- _Vorgegebener Text_
• • • •
# Vorsicht vor Marmorkies !



## Teichforum.info (22. Apr. 2003)

*Vorsicht vor Marmorkies !!!!!!!!!!!!!!!!!!!!!*

Hallo,

Marmorkies sollte man nicht im Teichbau verwenden.
Der Marmorkies sieht zwar schön aus, aber treibt den PH-Wert
in die höhe.

Wenn es denn schon weiße Steine sein sollen, dann sollte man
Steine nehmen die den PH-Wert nur wenig beeinflussen,z.b. Rheinkies
(hat einen großen Granitanteil und löst sich nur schlecht).

Auch Kalkstein sollte man vermeiden.
Allgemein gesagt:ein weicher Stein löst sich schneller im Wasser,
                          harte Steine lösen sich sehr viel langsamer,
D.h. : Der Stein löst sich im Wasser auf,zwar nur kaum merklich,
         aber es reicht aus um den PH-Wert kräftig zu beeinflussen.

Einige Steinsorten beeinflussen den PH-Wert in richtung PH 7,0 ,
sind selbst aber so schwer löslich,daß die beeinflussung des PH-Wertes
scheitert.


----------



## Teichforum.info (22. Apr. 2003)

Hallo Lothar

Hast Du eine Ahnung ob fränkischer Muschelkalk sich in irgendeiner weise auswirkt???
Hab nämlich letzhin ein paar Steine zur verschönerung reingetan. 

Gruß Tobias


----------



## Teichforum.info (22. Apr. 2003)

*Muschelkalk = Kalk*

Hallo Tobias,

Muschelkalk sind reste von Muschelschalen,und die bestehen
haupsächlich aus Kalk.

Ich würde sie entfernen,denn das Gestein ist relativ weich und
löst sich sehr gut.
Tropfsteinhöhlen findet man in Kalksteingebieten,da kannst Du 
am besten sehen was Wasser mit Kalkstein macht.
• • • •
- _Bereitgestelltes Material_
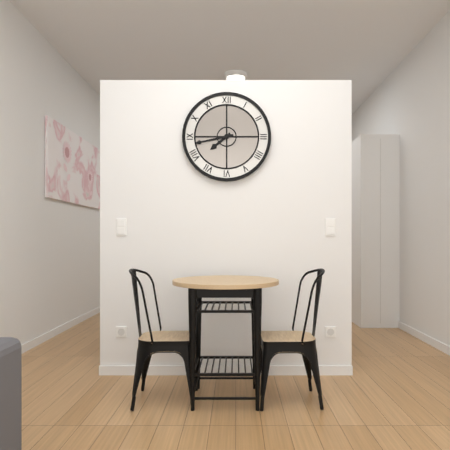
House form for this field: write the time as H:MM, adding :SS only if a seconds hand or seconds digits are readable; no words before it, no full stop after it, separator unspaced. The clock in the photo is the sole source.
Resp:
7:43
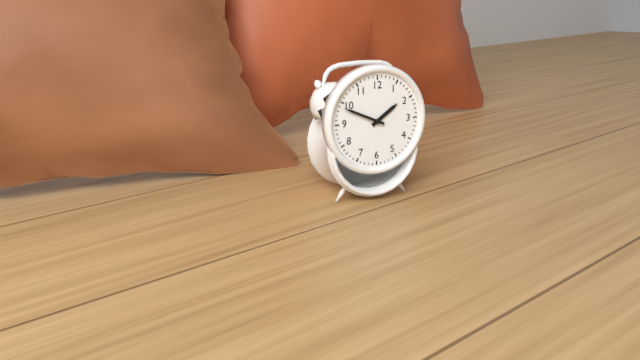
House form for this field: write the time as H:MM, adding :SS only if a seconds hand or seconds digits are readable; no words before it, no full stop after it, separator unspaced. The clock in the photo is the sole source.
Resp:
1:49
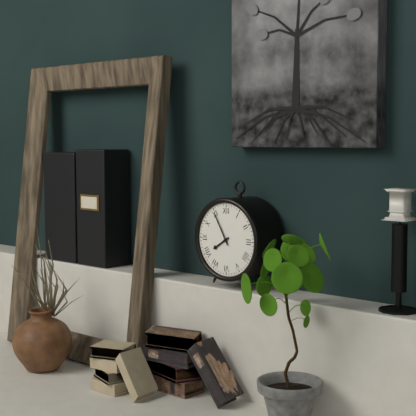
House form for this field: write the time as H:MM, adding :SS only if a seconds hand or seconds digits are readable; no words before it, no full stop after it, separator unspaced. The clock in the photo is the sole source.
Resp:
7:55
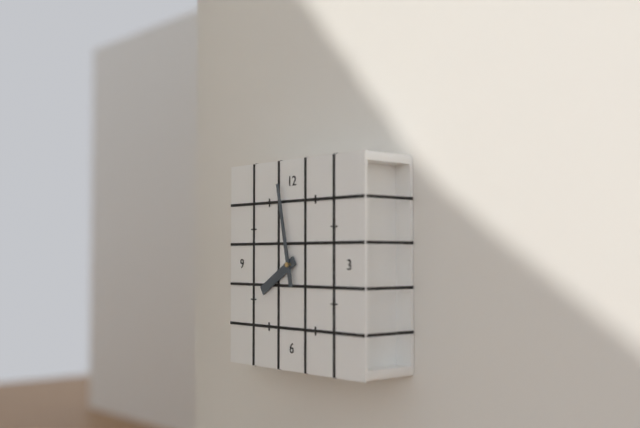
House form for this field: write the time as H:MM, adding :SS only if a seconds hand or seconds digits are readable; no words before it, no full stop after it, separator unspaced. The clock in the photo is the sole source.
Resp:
• • • •
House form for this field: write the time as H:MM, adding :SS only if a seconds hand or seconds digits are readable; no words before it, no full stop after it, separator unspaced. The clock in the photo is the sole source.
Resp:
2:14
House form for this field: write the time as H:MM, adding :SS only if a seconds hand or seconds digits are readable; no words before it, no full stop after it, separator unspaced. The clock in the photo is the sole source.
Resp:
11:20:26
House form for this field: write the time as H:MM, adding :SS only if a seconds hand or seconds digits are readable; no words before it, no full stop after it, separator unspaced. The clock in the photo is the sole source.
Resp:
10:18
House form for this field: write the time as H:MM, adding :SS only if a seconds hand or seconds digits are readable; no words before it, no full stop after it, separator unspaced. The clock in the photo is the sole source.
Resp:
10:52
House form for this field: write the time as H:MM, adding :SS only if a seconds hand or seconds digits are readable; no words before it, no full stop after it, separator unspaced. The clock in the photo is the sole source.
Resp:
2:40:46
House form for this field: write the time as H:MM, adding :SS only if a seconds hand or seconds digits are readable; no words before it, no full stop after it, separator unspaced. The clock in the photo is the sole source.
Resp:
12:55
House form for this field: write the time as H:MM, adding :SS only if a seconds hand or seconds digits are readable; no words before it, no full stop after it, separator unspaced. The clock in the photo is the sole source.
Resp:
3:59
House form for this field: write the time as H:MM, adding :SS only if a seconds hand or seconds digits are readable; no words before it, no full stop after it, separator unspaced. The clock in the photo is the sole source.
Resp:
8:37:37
• • • •
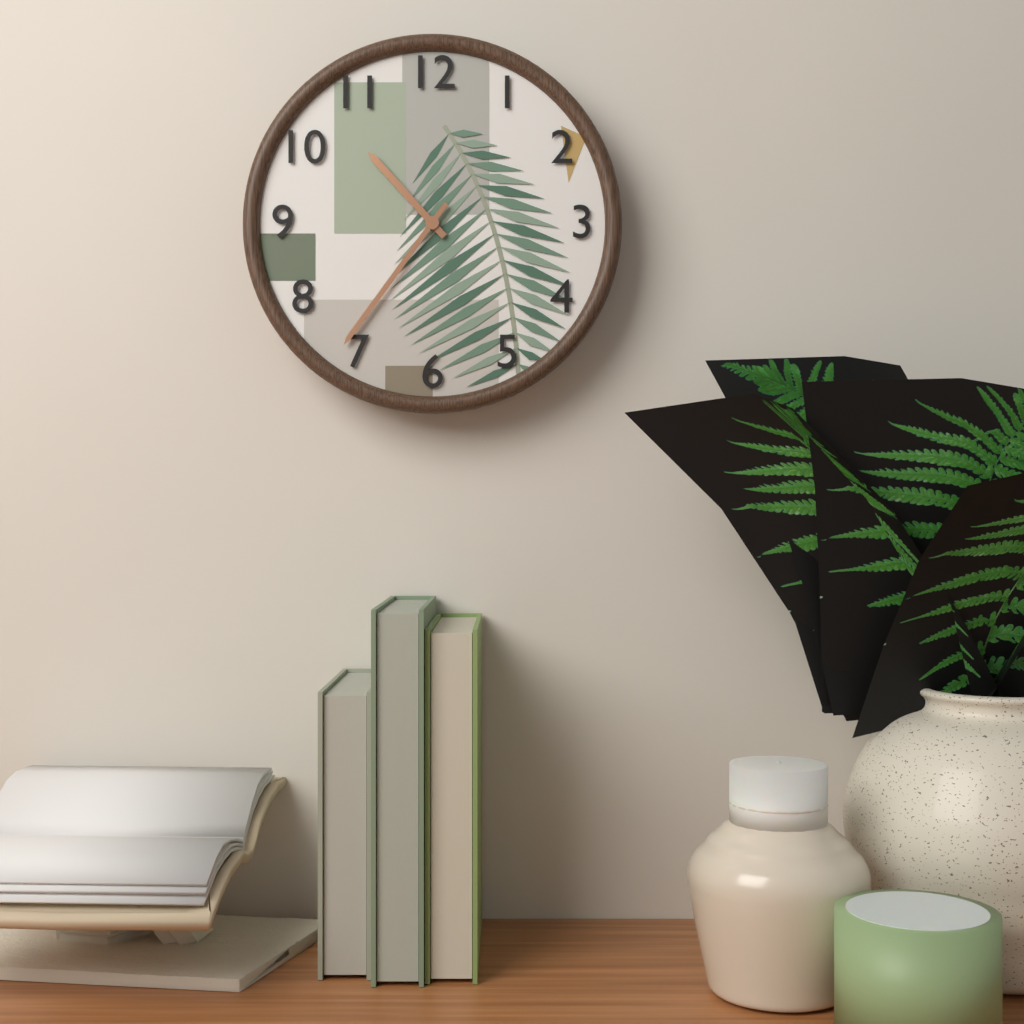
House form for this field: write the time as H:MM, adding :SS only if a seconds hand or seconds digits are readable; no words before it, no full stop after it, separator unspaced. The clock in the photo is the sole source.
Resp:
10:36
• • • •
- _Aufgabe_
Welche Steinsorte nennt der Forumsthread über Marmorkies als Beispiel, wenn es im Teich unbedingt weiße Steine sein sollen?

- _Antwort_
Rheinkies.